WHAT THE EXERCISE ASKS
In the text section on employer obligations during the lockdown, what is collectively referred to as "the COVID Circulars"?

TEXT SECTION
The Ministry of Home Affairs (“MHA“) along with various other relevant Indian governmental authorities to safeguard the interests of employees — ­particularly the inter-State migrant workers have come out with a series of notifications, advisories, circulars and orders (collectively referred to as  “the COVID Circulars”), many of which have cast onus on the ’employers’ and companies – whether they be in the industry or shops and commercial establishments,which (broadly) include but are not limited to the following:

(i) making payment of wages to their workers at their workplace, on the due date, without any deduction, for the period their establishments are or previously have been under closure during the lockdown (“MHA Circular”)[1]; and

(ii) ensuring fixed working hours and adequate safety of their employees[2], for the safety measures announced by the relevant governmental authorities, in light of the COVID-19 pandemic. ­

This article seeks to discuss in light of the COVID Circulars and keeping in view the ever-increasing popularity of the appointment of non-executive directors (“NED”) in Indian companies, whether such NEDs can be held liable for non-compliance of the obligations which the COVID Circulars have cast upon companies and employers.

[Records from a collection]
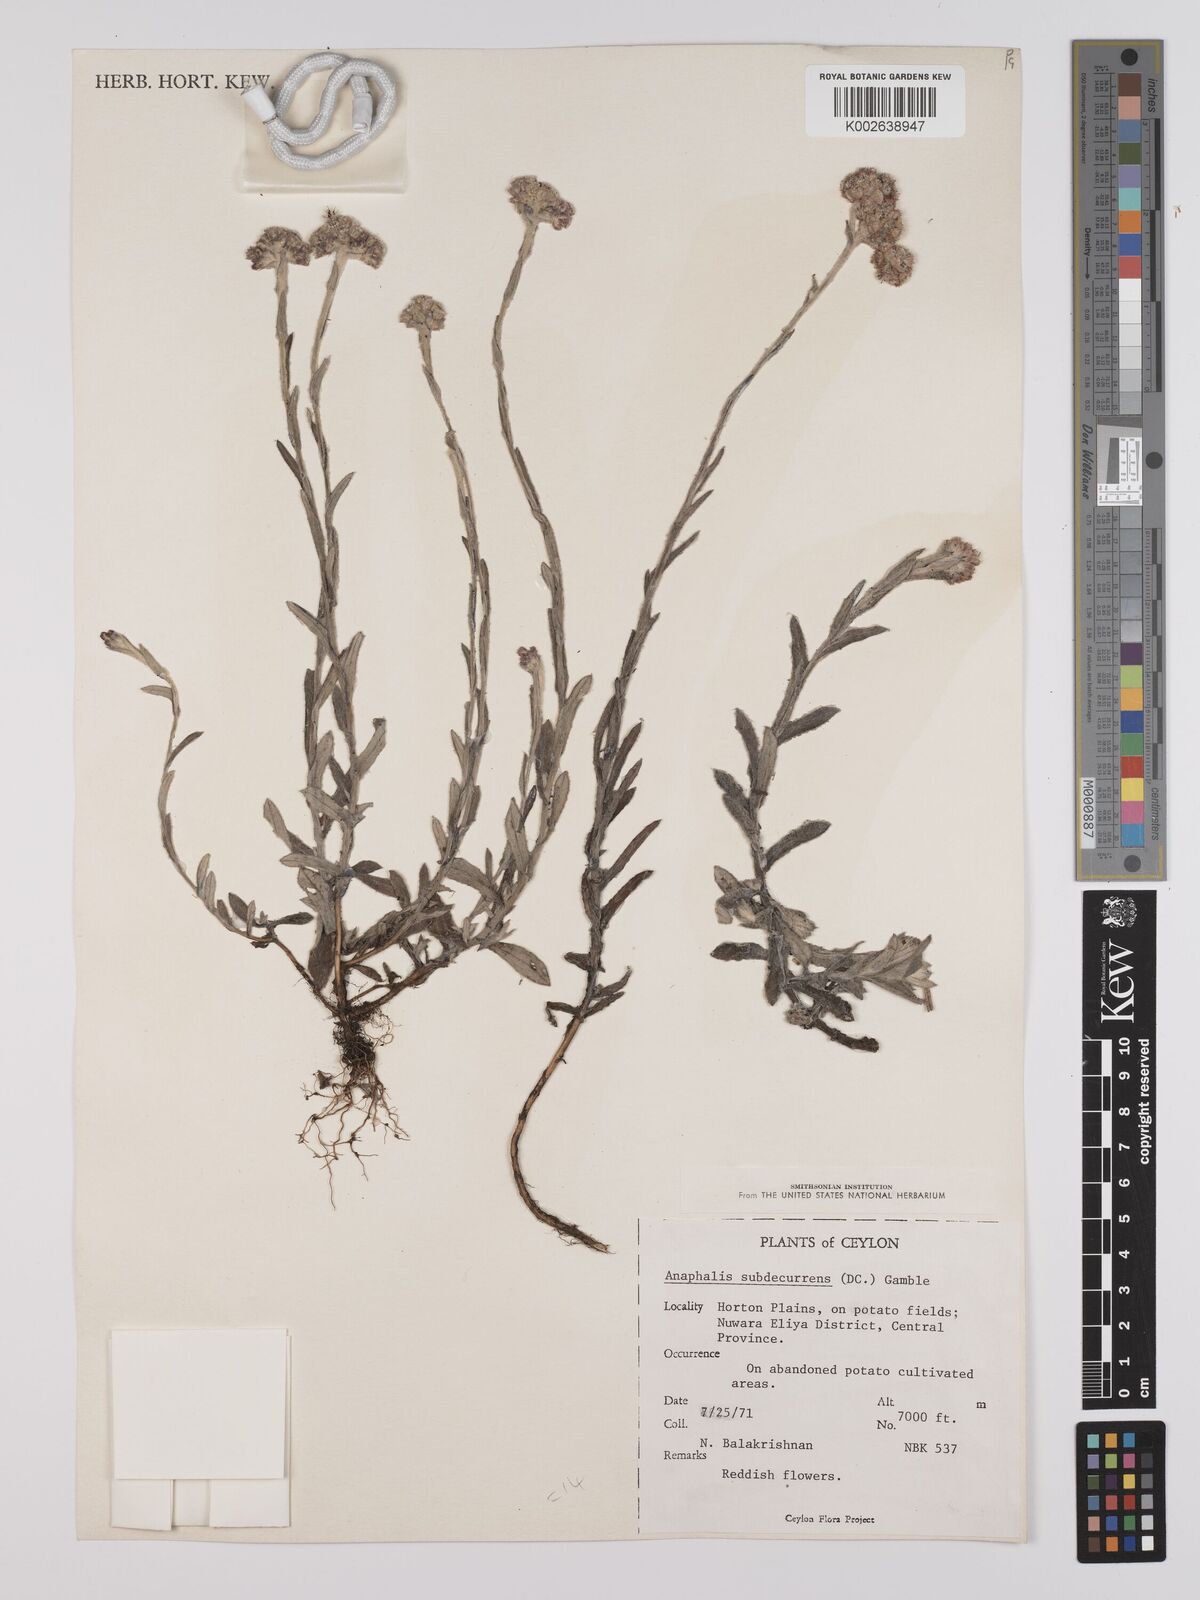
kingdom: Plantae
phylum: Tracheophyta
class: Magnoliopsida
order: Asterales
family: Asteraceae
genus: Anaphalis
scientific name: Anaphalis subdecurrens
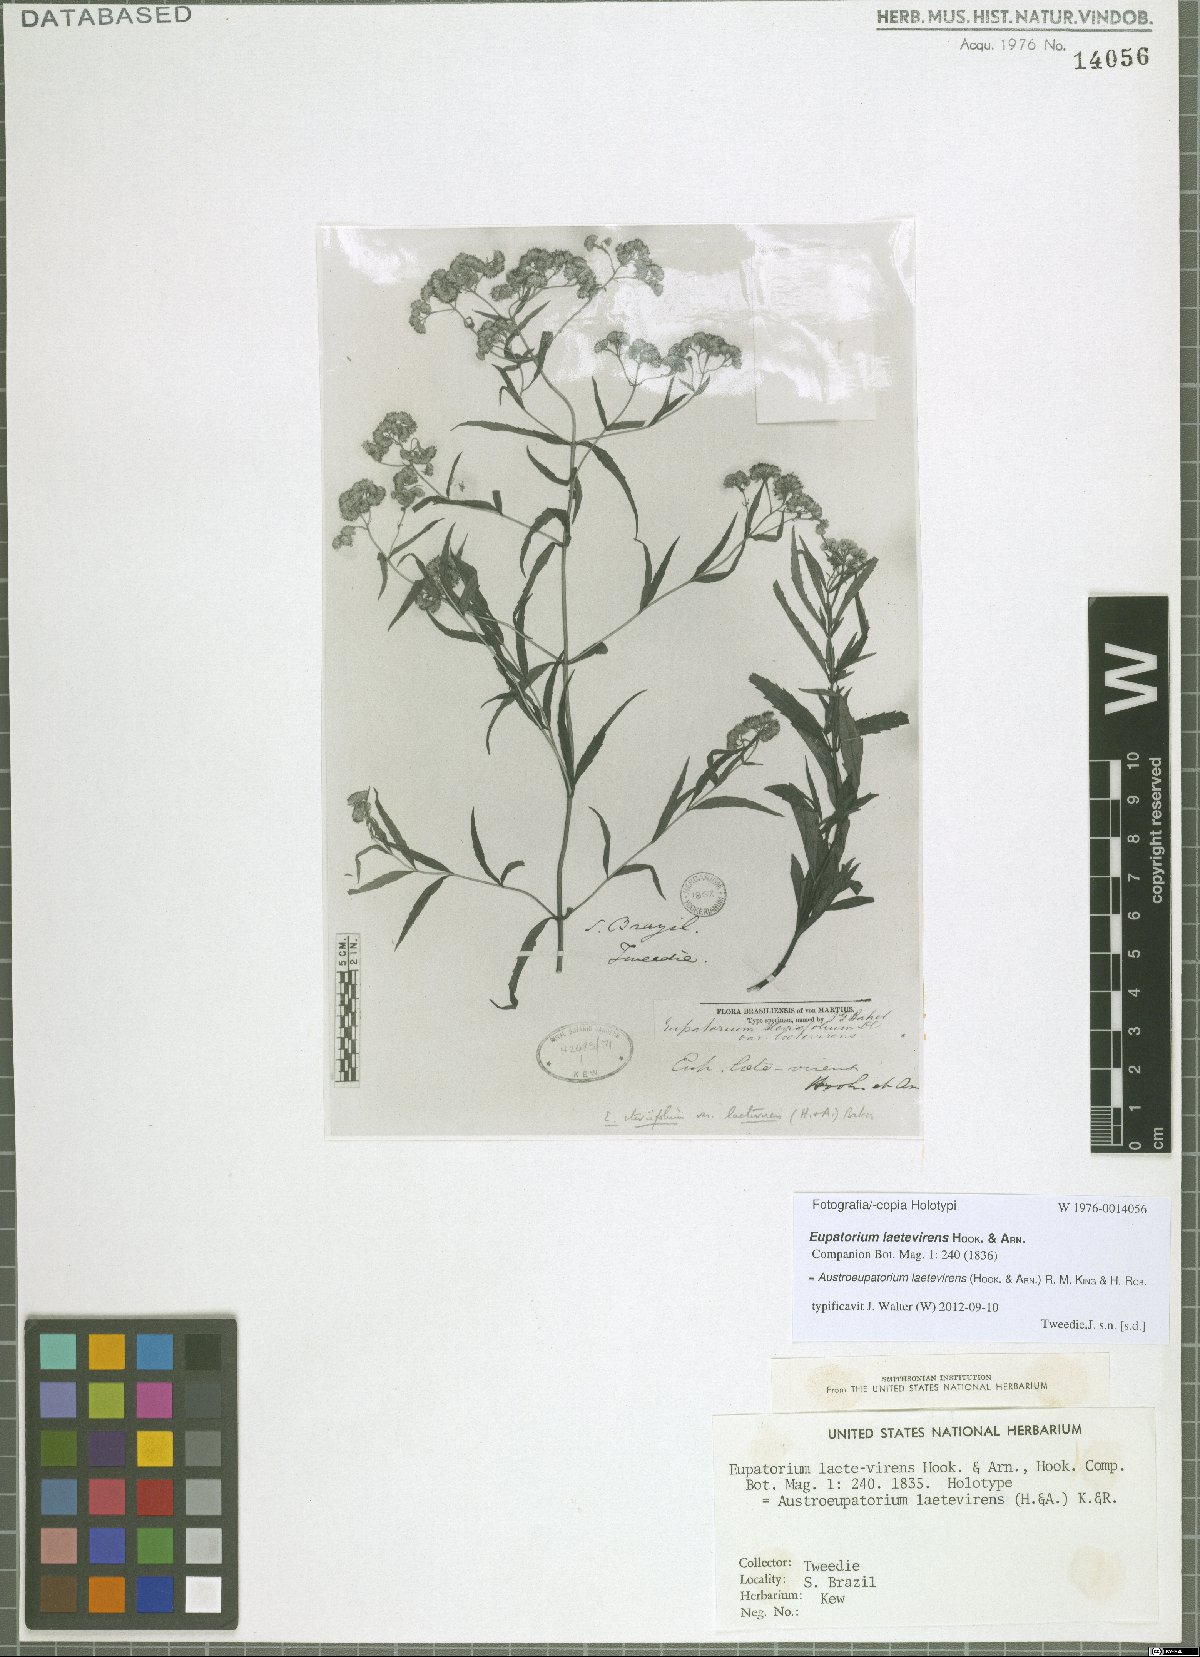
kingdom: Plantae
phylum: Tracheophyta
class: Magnoliopsida
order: Asterales
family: Asteraceae
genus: Austroeupatorium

SOLUTION FOR THIS TASK
The series of notifications, advisories, circulars and orders issued by the Ministry of Home Affairs along with various other relevant Indian governmental authorities.